## Problem statement
All lines containing the string "tail" must be copied from the entries.

····················

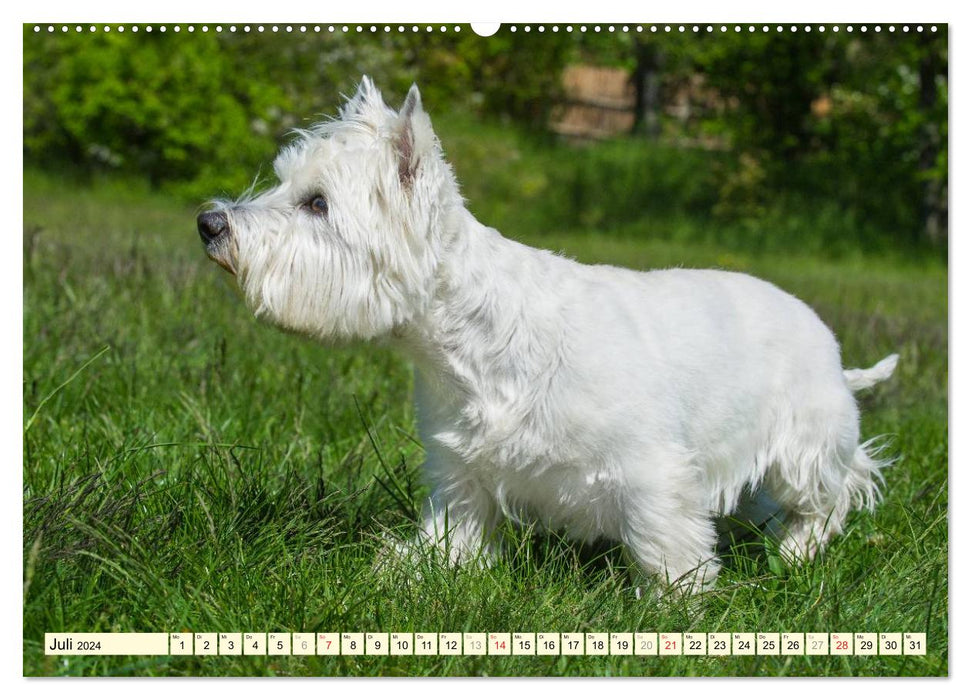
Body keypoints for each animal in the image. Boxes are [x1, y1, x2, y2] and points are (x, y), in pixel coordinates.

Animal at [199, 75, 904, 592]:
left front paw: (674, 606)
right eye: (286, 183)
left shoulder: (652, 469)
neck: (474, 342)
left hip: (805, 445)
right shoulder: (463, 472)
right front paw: (407, 571)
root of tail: (830, 346)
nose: (209, 223)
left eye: (317, 203)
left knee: (834, 492)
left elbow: (665, 541)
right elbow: (452, 538)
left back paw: (796, 557)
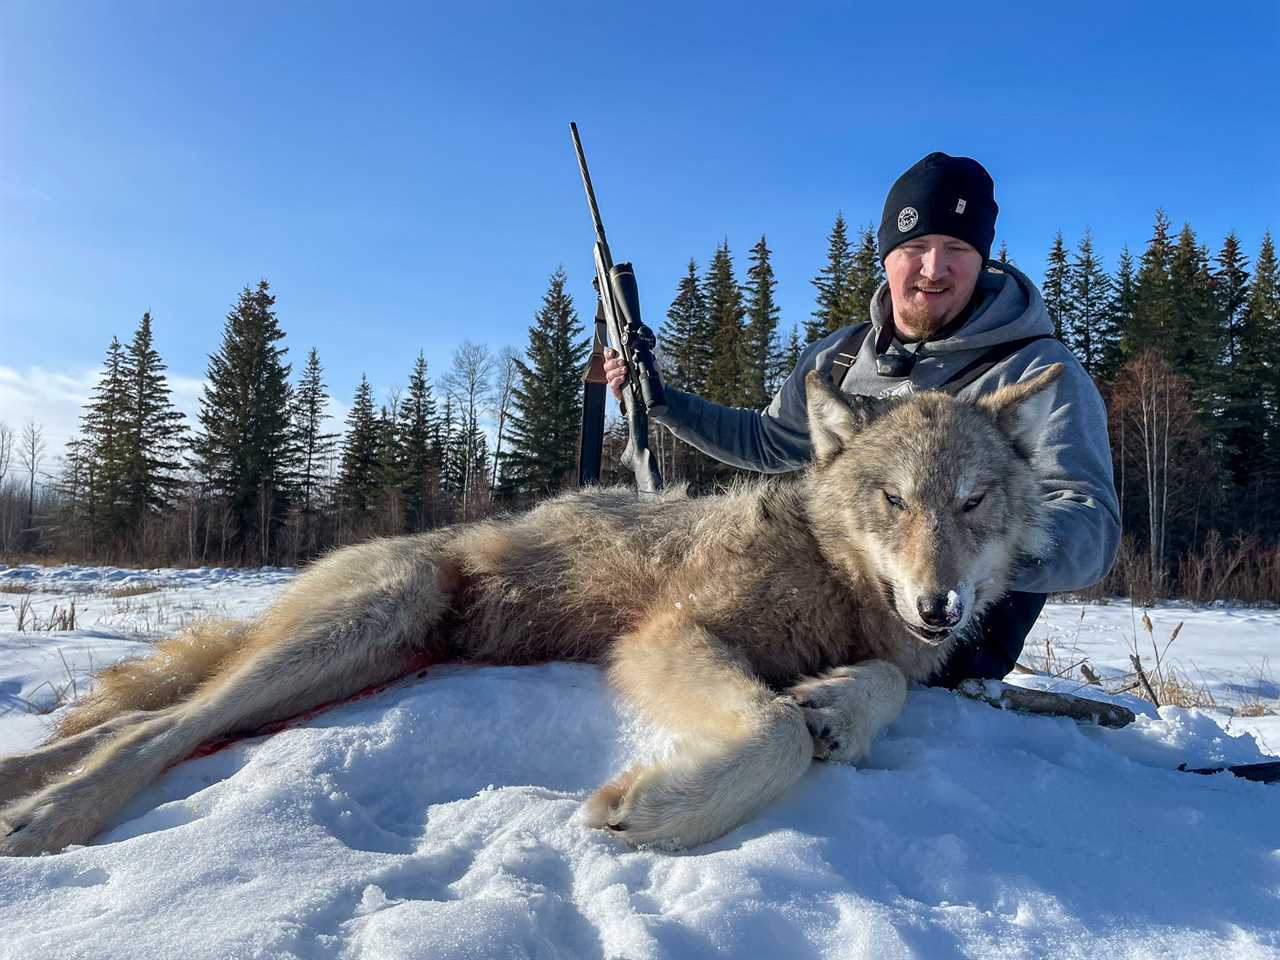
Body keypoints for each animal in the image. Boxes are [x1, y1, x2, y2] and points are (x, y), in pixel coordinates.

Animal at [0, 368, 1059, 855]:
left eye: (972, 502)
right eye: (895, 499)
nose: (940, 604)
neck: (834, 581)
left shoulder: (894, 650)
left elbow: (875, 689)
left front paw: (839, 704)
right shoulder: (668, 634)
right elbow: (774, 736)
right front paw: (652, 810)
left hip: (361, 667)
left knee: (145, 722)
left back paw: (25, 787)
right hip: (366, 624)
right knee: (156, 727)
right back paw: (47, 817)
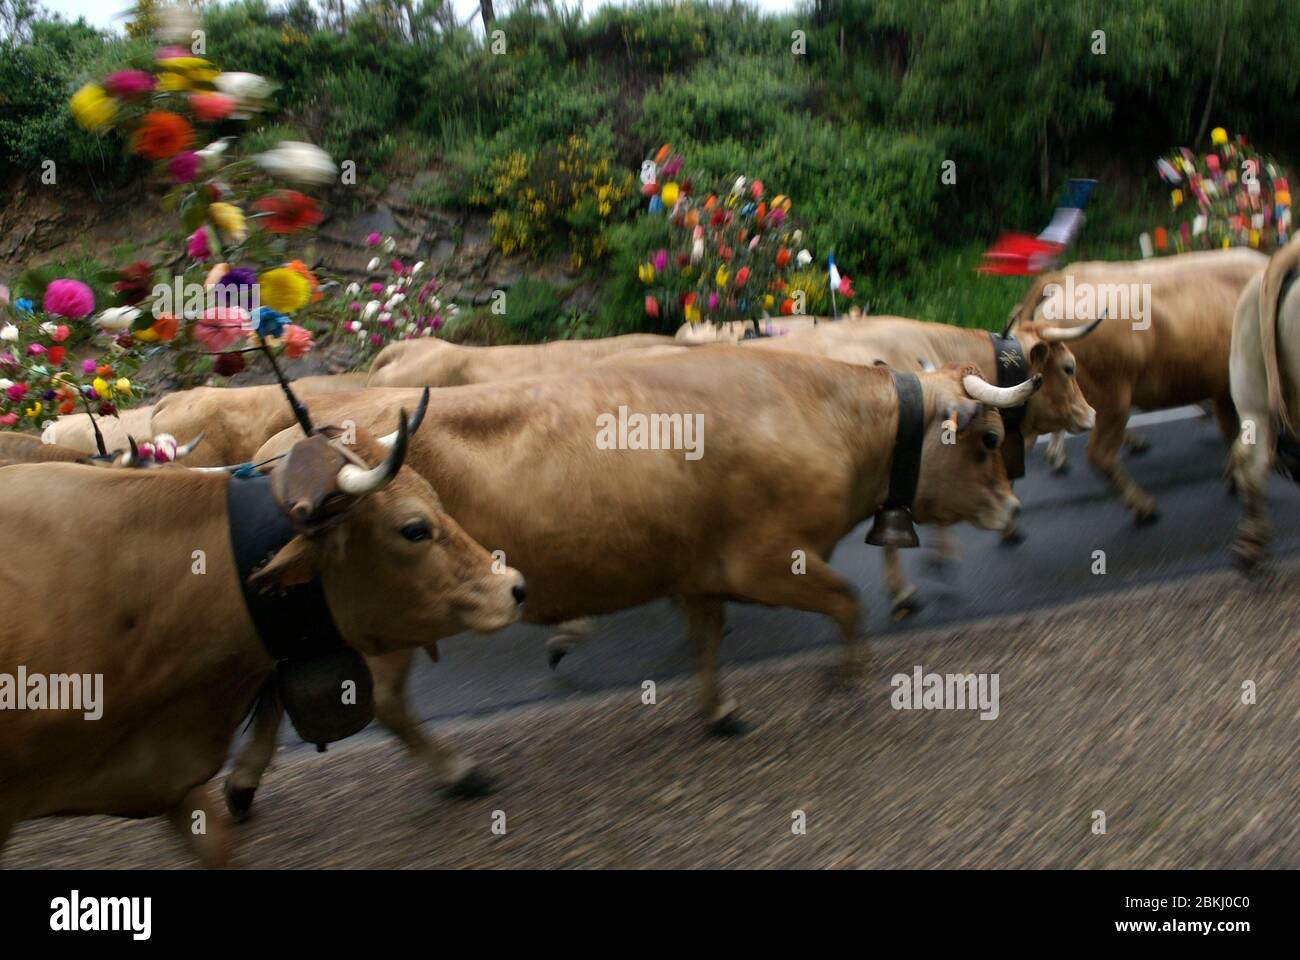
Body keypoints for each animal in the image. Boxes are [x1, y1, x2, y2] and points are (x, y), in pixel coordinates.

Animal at [223, 343, 1034, 806]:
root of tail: (277, 452)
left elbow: (708, 637)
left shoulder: (698, 566)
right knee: (387, 705)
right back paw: (457, 773)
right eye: (991, 440)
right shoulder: (770, 559)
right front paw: (843, 678)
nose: (1014, 509)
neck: (815, 412)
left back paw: (243, 783)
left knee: (270, 696)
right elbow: (845, 603)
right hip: (387, 619)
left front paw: (719, 711)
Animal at [1003, 244, 1268, 515]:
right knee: (1100, 454)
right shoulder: (1228, 388)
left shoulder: (1221, 388)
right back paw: (1142, 505)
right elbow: (1236, 433)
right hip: (1113, 397)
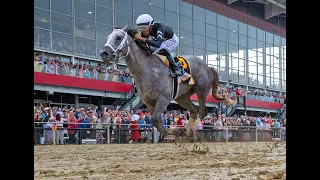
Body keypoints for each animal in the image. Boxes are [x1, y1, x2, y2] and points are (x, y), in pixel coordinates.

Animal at [99, 25, 234, 138]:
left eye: (118, 37)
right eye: (108, 37)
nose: (103, 53)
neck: (147, 69)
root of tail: (208, 67)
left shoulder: (163, 99)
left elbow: (155, 119)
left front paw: (178, 131)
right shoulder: (149, 103)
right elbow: (156, 122)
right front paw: (179, 131)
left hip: (201, 91)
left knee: (202, 111)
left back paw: (191, 130)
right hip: (182, 97)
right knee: (194, 111)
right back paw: (188, 132)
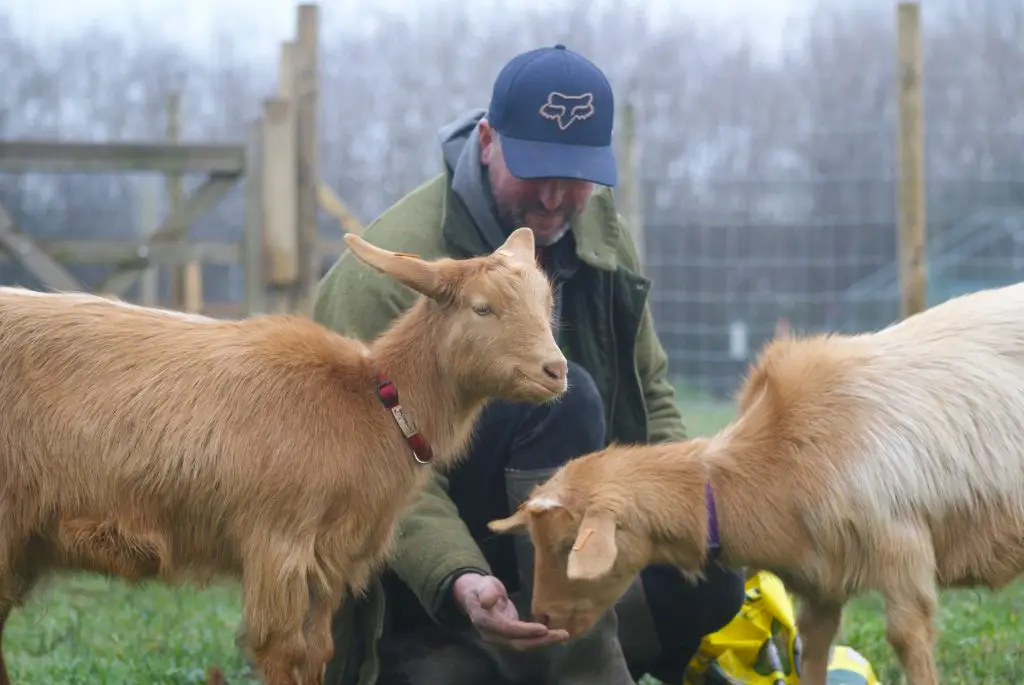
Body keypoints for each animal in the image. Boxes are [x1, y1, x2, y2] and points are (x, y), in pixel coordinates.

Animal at [0, 226, 568, 685]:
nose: (556, 371)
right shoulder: (277, 541)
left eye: (546, 305)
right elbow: (280, 651)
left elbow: (316, 651)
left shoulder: (326, 559)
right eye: (482, 307)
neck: (371, 403)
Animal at [489, 281, 1024, 685]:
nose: (543, 619)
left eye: (567, 545)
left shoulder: (903, 557)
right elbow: (812, 653)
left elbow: (908, 644)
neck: (772, 466)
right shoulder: (821, 583)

····················

## Answer section
root of tail: (830, 346)
root of tail: (277, 452)
root of tail: (208, 67)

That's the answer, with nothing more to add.